Enflasyonist Baskılar Yeniden Yükseliyor
Dr. Bağış, böyle bir kriz durumunda küresel ticaret ve enerji arzının ciddi şekilde kesintiye uğrayacağını öngörüyor. Bu da petrol fiyatlarında sert artışlara neden olurken, aynı zamanda enflasyon ve stagflasyon risklerini artırabilir. Enerji fiyatlarındaki yükseliş, maliyet baskılarını tetikleyerek dünya genelinde ekonomik durgunluğa yol açabilir.
Bağış ayrıca, enerji kaynaklarına yönelik saldırıların, parasal genişleme politikaları ile birleşmesi durumunda, enflasyonist baskıların yeniden artabileceğini belirtiyor. Bu durum, özellikle Japonya gibi ülkelerde finansal istikrara zarar verebilir.
Ulusal Para Birimlerine Etkisi
Olası bir enerji krizi, uluslararası piyasalarda güvenli limanlara olan talebi artırırken, ulusal para birimlerinde değer kaybına yol açabilir. Dr. Bağış, bu sürecin merkez bankalarının faiz politikalarını sıkılaştırmasına neden olacağını ve küresel ekonomik büyüme üzerindeki baskıyı artıracağını belirtiyor.

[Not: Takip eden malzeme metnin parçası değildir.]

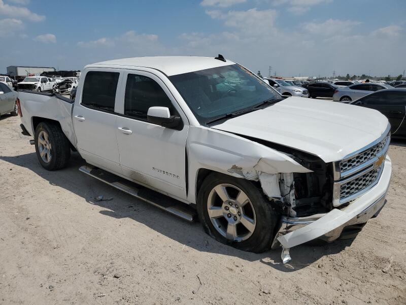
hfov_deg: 67.3
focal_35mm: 26
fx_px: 305
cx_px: 203
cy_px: 152
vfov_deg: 53.1
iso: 51
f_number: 1.5
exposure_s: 1/10000
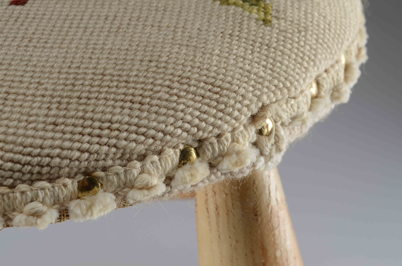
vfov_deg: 16.5
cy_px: 133
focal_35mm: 82
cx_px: 201
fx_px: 919
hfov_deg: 24.7
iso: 100
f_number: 14
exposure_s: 1/80
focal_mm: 55
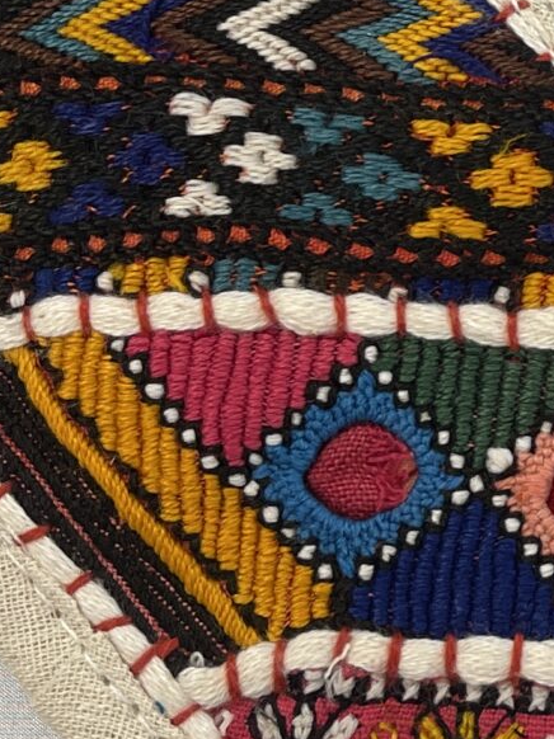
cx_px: 987
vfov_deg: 17.6
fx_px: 2349
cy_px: 72
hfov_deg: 12.3
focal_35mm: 110
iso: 100
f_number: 1.6
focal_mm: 5.1
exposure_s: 1/100
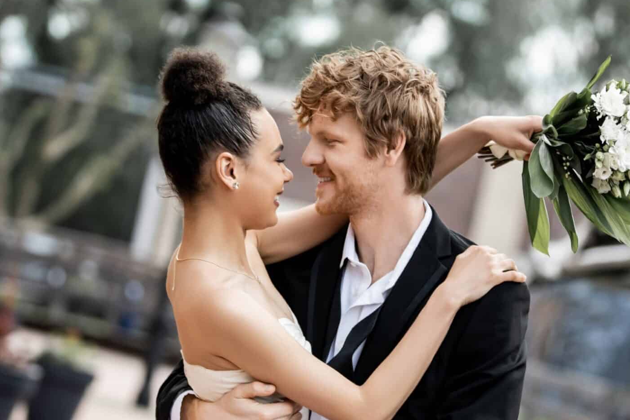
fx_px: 3202
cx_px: 432
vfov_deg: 7.5
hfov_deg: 11.2
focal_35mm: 183
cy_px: 357
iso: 250
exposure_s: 1/1500
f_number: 2.8
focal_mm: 100
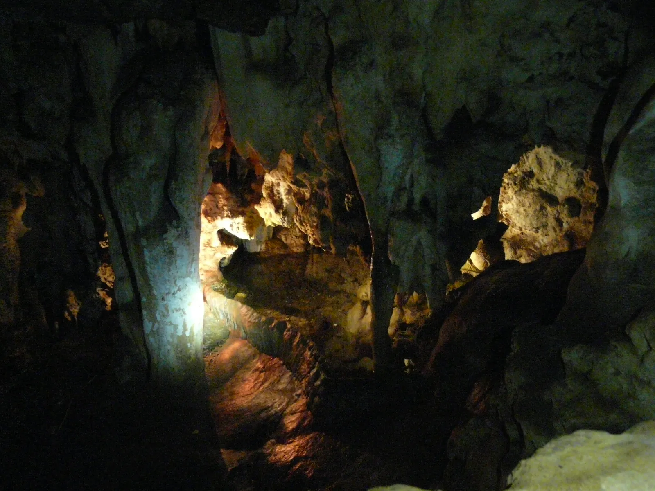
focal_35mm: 38
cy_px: 246
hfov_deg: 49.0
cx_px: 328
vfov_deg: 37.7
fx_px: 719
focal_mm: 6.3
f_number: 2.8
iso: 800
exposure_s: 1/8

İsrail ile İran arasında artan misilleme tehdidi, sadece bölgesel bir kriz olmanın ötesine geçerek, küresel petrol piyasalarını, ticaret zincirlerini ve dünya ekonomisini ciddi şekilde etkileyebilir. Enerji fiyatlarındaki ani artışlar, enflasyonist baskıları artırırken, dünya ekonomisinde derin bir durgunluk riskini de beraberinde getirebilir. İsrail’in İran’a olası saldırısı, küresel enerji arzını sekteye uğratabilir ve bu da özellikle Avrupa ve Asya’da ekonomik krizleri tetikleyebilir.